WOLSELEY was one of the first marques off the blocks to create a whole new world of post Second World War car is the UK.

In 1948 the showrooms were graced by the six-cylinder powered Wolseley 6/80 and its four-cylinder counterpart, the 4/50.

They were based on the Morris Oxford and Morris Six and it was the 6/80 that offered new horizons of high-power driving in the UK.

The straight-six engine was of 2,215cc capacity with 772bhp on tap. It featured a round Morris rear end and upright Wolseley grille and very quickly was adopted by the police.

They can frequently be seen in black and white screen crime dramas which are being resurrected by nostalgia television stations. With 85mph on tap it was a force to be reckoned with.

Built at Morris's Cowley factory and its bold grille and spotlights gave it a very businesslike appearance and many fleeing criminals dreaded seeing that illuminated oval Wolseley badge getting larger in their rear-view mirrors.

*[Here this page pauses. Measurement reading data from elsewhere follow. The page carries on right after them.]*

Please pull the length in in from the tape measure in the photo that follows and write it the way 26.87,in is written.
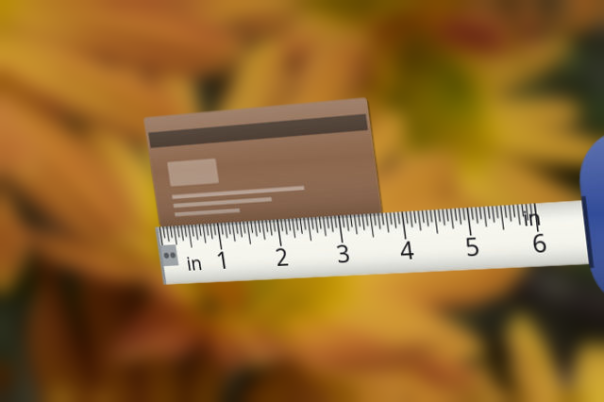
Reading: 3.6875,in
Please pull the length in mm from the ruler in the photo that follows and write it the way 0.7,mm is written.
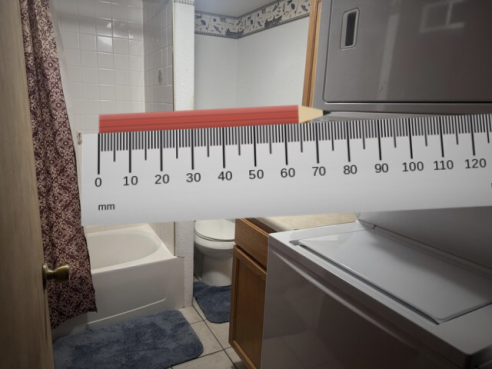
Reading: 75,mm
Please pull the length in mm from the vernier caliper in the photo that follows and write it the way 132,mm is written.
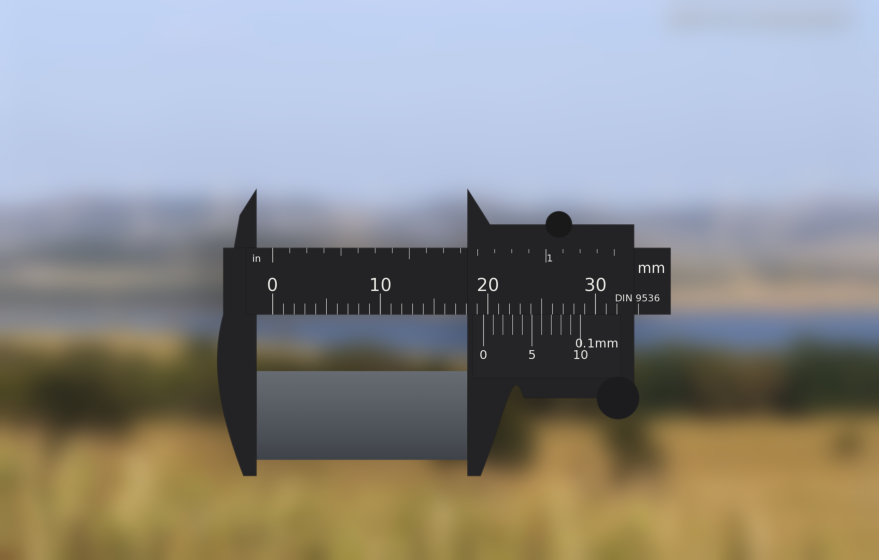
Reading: 19.6,mm
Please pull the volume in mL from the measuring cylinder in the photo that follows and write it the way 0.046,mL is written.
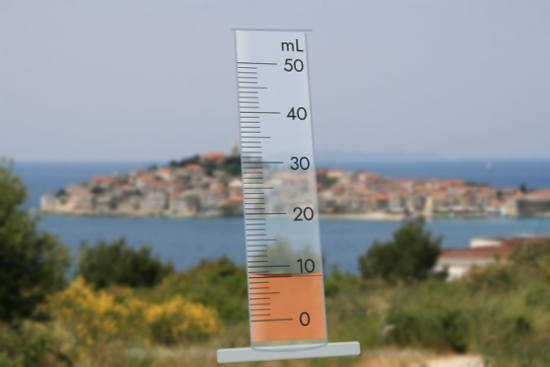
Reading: 8,mL
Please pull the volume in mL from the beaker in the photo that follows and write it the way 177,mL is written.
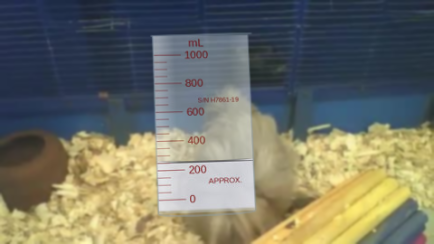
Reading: 250,mL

It became the longest ever running favorite of police forces who seemed to retain cars well into the 1960s when they were a favorite for skid pan and mechanical training. They are even today recognised as the iconic period British police car with their bumper-mounted bells.

To accommodate its larger six-cylinder engine, the 6/80 was 7in longer than the 4/50. It also had larger brakes with 10in drums.

There were still some pre-war features, such as a centre-hinged bonnet and split windscreen but the beauty of this car lay in its interior.

The occupants enjoyed leather seats, a polished wood dashboard and many touches that branded this car something special.

I drove one once and for its day was very responsive and you could see just why the police liked them.

The engine was interesting, having its roots in an aero engine called the Wolseley Viper V8 that started life in World War One aircraft including the SE5 fighter.

But as time marched on so did vehicle design and there was a new generation of high powered cars on the streets.

To keep up, the Wolseley company replaced the 6/80 with the 6/90, a more modern and powerful development which was also adopted for police use.